I plan on working as a rehab psychologist and showing people what is known to be good for them. The end of the process is that people are human and do what they will even if they reach advanced stages in recovery. I got to a later, quite rare stage, I want to make sure others get their shot at mastering their demons like I did…and will keep doing, until I croak or become disabled to the truly dysfunctional degree. I mean I will do my best, I might fail, no one is invincible. The odds are that I will not fail, to be objective.
I wanna change the notion that it is just boom done smoked, dead, dirt nap. It is more like “Whoa this will bring some interesting and good stuff out of you if you choose to try to overcome this.” It is a crisis, absolutely. It is also an opportunity.

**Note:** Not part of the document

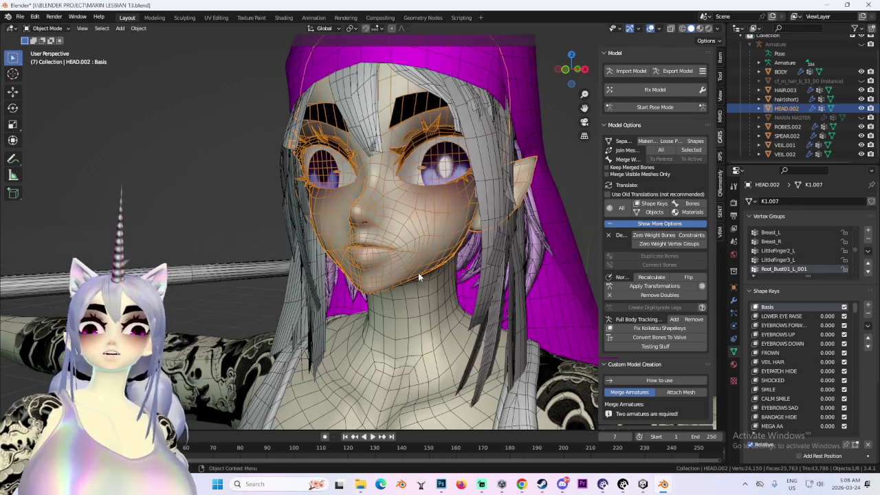
left_click(429, 329)
key("ctrl+j")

The change I would like to see is one that makes our experiences understandable to others, such that all kinds of issues relating to loneliness (even, or especially among others) can be resolved. This is a problem that will remain even when we have all the answers of neuroscience. Think of when you are talking about love (which is considered a close approximation to delusion), and trying to share your feelings with a friend or relative. Anyone taking recourse to talk of neurotransmitters here misses the point in my opinion. If that’s the only language available, I could even doubt if this person ever was in love, or even is familiar with it otherwise. We have another way of talking about such experiences, one that is readily understandable for most people in the world. I want such a language for schizophrenia.